The disposition of the Bichon Frise is sweet, perky, bouncy, active, and very playful with sporadic bursts of energy that leads them into many unknown adventures–usually beyond the fenced in yard or when they get loose from the leash, even though they are considered to be gentle creatures. Bichon Frises can be hard to house train; crate training may be a successful technique. Bichon Frises can conform to apartment life fairly easily. Bichon Frise also are very intelligent and quick learners.

Bichon Frise, as with many sociable breeds, are not suited to being left alone all day. Bichon Frises have a life span of 12-13 years and have litters of 4-5 pups. An independent dog, the Bichon Frise bond well with adults and children and is also very highly intelligent, affectionate, charming, and self-assured. Serious dog lovers who own, or want to own a Bichon Frise would rather invest their valuable Internet time on a website that truly UNDERSTANDS this amazing breed.


Training must be gentle and firm, with no harsh corrections or scolding. Training the Bichon works well with food treats along with the leash and collar. A crate is usually the best method of training. The puppy should come to see his/her crate as his personal space so avoid using it as discipline for bad behavior to maximize house training potential.

Roughhousing is definitely out with this guy, and play training is in. This breed requires gentle and firm training, as they are so gentle and sensitive that any harsh training or negative corrections will have an opposite effect on the puppy or adult dog. But all trainers/owners will eventually need a collar and leash to begin the training-the many types available will depend on the person doing the training, as each one is a matter of personal preference and what the dog needs.

Some of the training collar tools that are acceptable for the Bichon training, as chain or nylon chokers will matt and tangle in their hair, are the buckle collars, leather-training collars, or even the reversed pinch collars. The head collar is becoming very popular as a training tool for most dogs in training classes. Positive reinforcement and gentle training are the choice training of the day, with kindness, persistence, and patience. As far as training is concerned, this breed often proves to be hard to housebreak, but likes to learn. The Bichon does not require aggressive training, and likes challenges. These dogs need training and exercise at the minimum one walk a day.


Grooming requirements are based on coat type and the size of the dog. Grooming is recommended on a daily basis to avoid matting. Professional grooming is recommended every 4 weeks. They are a non-shedding breed that requires daily grooming. They require regular grooming, which can be expensive and/or time-consuming.

Because Bichons are so susceptible to skin problems and allergies, good grooming practices are very important. Like all dogs that require frequent grooming, Bichons should be accustomed to grooming from a young age and care should be taken to keep grooming pleasurable. Anyone considering a Bichon should carefully weigh the amount of time available for grooming, for the coat needs lots of attention.

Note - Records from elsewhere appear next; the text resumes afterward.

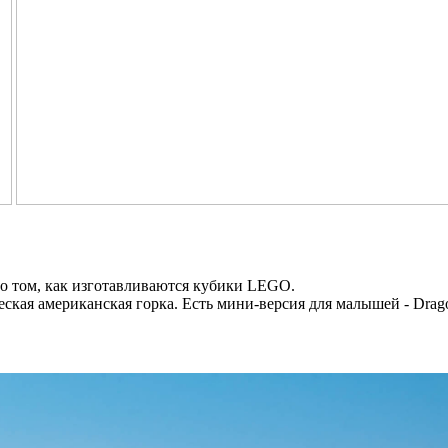
я о том, как изготавливаются кубики LEGO.
ая американская горка. Есть мини-версия для малышей - Dragon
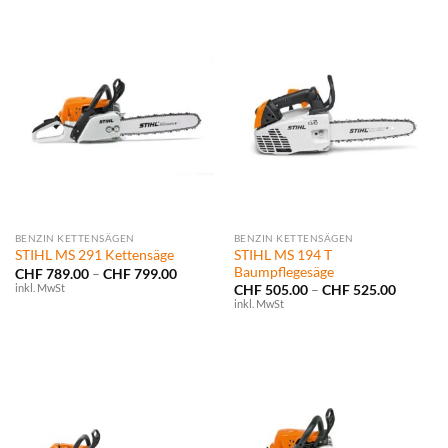
BENZIN KETTENSÄGEN
BENZIN KETTENSÄGEN
STIHL MS 194 T
STIHL MS 291 Kettensäge
Baumpflegesäge
Preisspanne:
CHF
789.00
–
CHF
799.00
CHF 789.00
inkl. MwSt
Preissp
CHF
505.00
–
CHF
525.00
bis
CHF 505
inkl. MwSt
CHF 799.00
bis
CHF 525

But good grooming is required once shedding begins, as the undercoat needs to be removed once the weather begins to warm up or excessive shedding will leave piles of hair throughout the home. High on the playfulness range, along with friendliness toward strangers, watchdog ability, and grooming requirements-anyone who purchases the Bichon will be a powder-puff challenge, to say the least.

To keep the Bichons soft white curly coat well cared for takes daily grooming and as the coat is white and non shedding, it also needs regular bathing and trimming. There are two popular Bichon Frise grooming styles: a short, poodle-like coat or a long, puffy coat for a more rounded appearance. For anyone wanting to learn to do the grooming on their own dogs, be prepared to make many mistakes along the way.

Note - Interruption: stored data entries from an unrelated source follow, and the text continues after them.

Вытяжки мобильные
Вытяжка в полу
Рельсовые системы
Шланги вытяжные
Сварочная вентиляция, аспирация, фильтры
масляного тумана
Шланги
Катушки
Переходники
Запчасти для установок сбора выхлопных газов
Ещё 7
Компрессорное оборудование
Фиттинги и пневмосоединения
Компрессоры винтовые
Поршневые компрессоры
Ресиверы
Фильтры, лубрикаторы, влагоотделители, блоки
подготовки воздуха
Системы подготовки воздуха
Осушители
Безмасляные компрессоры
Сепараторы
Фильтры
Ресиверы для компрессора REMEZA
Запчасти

With proper attention, the Bichon Frise will develop into a wonderful companion animal. Bichon Frise are a very sociable dog from the time that they are puppies on through adulthood. So instead of wasting hours of your time scouring the Internet for specific info about the Bichon Frise, it’s all here in one place. You can find out all you need to know about the Bichon Frise. With thousands of Bichon Frise puppies for sale and hundreds of Bichon Frise dog breeders, you’re sure to find the perfect Bichon Frise puppy.